Tuesday, January 27, 2009

i was at the library getting an MCAT book to study and this man stopped me and asked was i in high school. i guess he thought i was skipping class, because it was early in the afternoon. i told him that i went to georgia state (duh! i had on my georgia state sweatshirt) and he was like, 'oh, you look like you're 16! i'm sorry.' so that is sooo annoying. i am still getting that. i first started getting that when i was like 14, 15. i'm almost 24 and i'm still getting it. well at least it's up from 12. i used to get 12 allll the time. now i'm getting numbers like 16 - 19. when i'm 30 and 40, i'm gonna look like i'm in my 20s. they say you can tell what a girl is gonna look like when she's old by looking at her mom. well that clearly is not the case with me. my mom is 53 and she looks a little older than that. that's not gonna be me. i'm gonna be 53 and look like i'm in my 30s (if even that). so i guess i shouldn't be complaining now.
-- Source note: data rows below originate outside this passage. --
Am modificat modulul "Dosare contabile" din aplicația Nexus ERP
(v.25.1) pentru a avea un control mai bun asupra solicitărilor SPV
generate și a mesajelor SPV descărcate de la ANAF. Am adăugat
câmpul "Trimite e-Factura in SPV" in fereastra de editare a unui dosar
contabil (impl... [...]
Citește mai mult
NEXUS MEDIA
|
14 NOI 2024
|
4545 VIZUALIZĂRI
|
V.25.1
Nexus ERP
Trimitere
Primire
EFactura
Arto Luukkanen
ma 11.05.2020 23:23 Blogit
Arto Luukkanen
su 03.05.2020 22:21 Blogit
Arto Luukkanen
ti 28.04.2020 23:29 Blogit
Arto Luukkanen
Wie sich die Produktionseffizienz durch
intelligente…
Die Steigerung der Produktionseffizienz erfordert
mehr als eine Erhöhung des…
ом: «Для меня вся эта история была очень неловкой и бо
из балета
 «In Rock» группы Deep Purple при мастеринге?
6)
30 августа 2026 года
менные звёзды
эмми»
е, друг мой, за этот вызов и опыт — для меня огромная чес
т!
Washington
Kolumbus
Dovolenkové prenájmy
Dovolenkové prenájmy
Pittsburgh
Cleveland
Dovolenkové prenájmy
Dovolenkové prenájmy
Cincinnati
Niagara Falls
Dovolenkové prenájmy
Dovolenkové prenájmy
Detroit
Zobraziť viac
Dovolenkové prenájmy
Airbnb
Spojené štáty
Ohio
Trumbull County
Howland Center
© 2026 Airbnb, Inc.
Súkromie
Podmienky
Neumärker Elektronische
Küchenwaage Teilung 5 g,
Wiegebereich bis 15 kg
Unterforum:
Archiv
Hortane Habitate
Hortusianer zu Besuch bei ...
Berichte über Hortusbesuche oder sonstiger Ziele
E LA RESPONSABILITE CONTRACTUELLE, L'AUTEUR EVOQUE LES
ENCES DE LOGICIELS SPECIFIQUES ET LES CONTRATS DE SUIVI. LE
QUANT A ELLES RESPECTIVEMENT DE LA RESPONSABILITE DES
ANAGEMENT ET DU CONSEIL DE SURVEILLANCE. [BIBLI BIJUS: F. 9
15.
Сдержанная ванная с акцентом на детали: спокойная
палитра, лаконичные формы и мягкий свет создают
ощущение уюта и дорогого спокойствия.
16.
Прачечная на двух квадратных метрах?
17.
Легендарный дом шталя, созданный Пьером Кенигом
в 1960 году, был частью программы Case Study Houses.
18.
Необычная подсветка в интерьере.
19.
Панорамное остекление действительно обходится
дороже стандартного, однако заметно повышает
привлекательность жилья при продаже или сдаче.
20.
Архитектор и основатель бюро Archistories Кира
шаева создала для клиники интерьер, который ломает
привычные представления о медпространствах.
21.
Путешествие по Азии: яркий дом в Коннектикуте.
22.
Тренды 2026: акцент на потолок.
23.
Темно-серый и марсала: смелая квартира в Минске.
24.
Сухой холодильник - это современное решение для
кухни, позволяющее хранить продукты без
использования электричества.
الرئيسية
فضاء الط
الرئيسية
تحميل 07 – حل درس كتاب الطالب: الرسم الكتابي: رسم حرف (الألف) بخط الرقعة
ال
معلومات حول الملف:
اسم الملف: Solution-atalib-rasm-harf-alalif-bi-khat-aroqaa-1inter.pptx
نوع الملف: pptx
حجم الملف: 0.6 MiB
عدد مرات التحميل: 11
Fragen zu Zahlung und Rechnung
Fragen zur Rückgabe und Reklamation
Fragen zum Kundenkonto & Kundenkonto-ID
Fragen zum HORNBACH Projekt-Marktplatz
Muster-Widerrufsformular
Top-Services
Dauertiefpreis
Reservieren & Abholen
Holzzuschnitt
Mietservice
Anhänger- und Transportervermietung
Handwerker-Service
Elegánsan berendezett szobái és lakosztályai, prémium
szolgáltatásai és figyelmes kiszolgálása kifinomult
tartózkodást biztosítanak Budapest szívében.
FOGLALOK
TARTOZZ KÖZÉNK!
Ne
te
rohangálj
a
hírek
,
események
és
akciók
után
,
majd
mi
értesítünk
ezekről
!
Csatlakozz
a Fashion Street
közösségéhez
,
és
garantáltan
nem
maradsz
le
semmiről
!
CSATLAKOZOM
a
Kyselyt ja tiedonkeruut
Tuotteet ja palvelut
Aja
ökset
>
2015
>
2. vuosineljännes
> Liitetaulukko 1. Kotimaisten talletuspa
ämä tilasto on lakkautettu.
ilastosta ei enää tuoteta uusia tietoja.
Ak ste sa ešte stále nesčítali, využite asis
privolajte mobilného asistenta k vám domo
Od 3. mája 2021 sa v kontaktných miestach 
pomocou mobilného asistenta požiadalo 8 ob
i wore pigtails the other day and my girlfriend was like...'girl, you lookin like a little girl' when she saw me and torrey was like 'what, you trying to look young?' or something like that. so i took those out when i got home. i can't be having that.

torrey asked me the other day why i don't drink anymore and it's because the last time i drank, i got so messed up. i threw up, my stomach was banging. now when i even smell alcohol, i get sick. plus, i just don't have time. i work on the weekends and work on the weekdays, so there's no time for me to deal with any hangovers. when i drink, i like to drink to the point of intoxication, not just casual drinking. but i've been thinking about it, and i think i do want to get fucked up again. i think i may have to holla at that thought.

my drug of choice now is mary jane baby! the thing with me and marijuana is this...it makes me feel really good. it makes me feel really happy and free. i'm that person who, when they smoke marijuana, starts laughing at EVERYTHING! and when i say EVERYTHING, i mean EVERYTHING. i can't believe that i'm that person. usually, when i smoke, i smoke with 'xxxxx' and 'yyyyyyy' and sometimes 'zzzzzzz'. i'm not gonna say their names because who knows who could be reading this. but i'll be smoking with them and they'll start feeling it right away. 'xxxxx' just gets really loose and relaxed when she smokes. 'yyyyyyy' gets relaxed and cool too. 'zzzzzz' gets really paranoid when she smokes. i mean, she gets really paranoid. and me, i just start laughing my ass off. i laughed so hard one time, i seriously thought i might have died. i could not breath, but i could not stop laughing. and it was just deep, continuous laughter for like a really long time. one time, 'xxxxxx' said "and his lip was like this" and made this stupid face and i just lost it. i laughed harder than i ever laughed in my entire life and it wasn't even that funny. i mean, i always end up on my knees, on the floor, on my back laughing. it's so uncontrollable. torrey thinks its an act, but it really isn't. i really do be feeling that shit.

so i'm that girl. i'm that person. i guess it's cause i'm so silly anyways and always laughing and joking, it's really appropriate that i'd be that person. i haven't smoked in a weeks because i'm afraid they'll do a random drug test at my job, but i've been there for months and they haven't done one yet. they haven't even said that they do do those, so i think after my exams this week and after my exam next monday, ya girl is gonna get fucked up.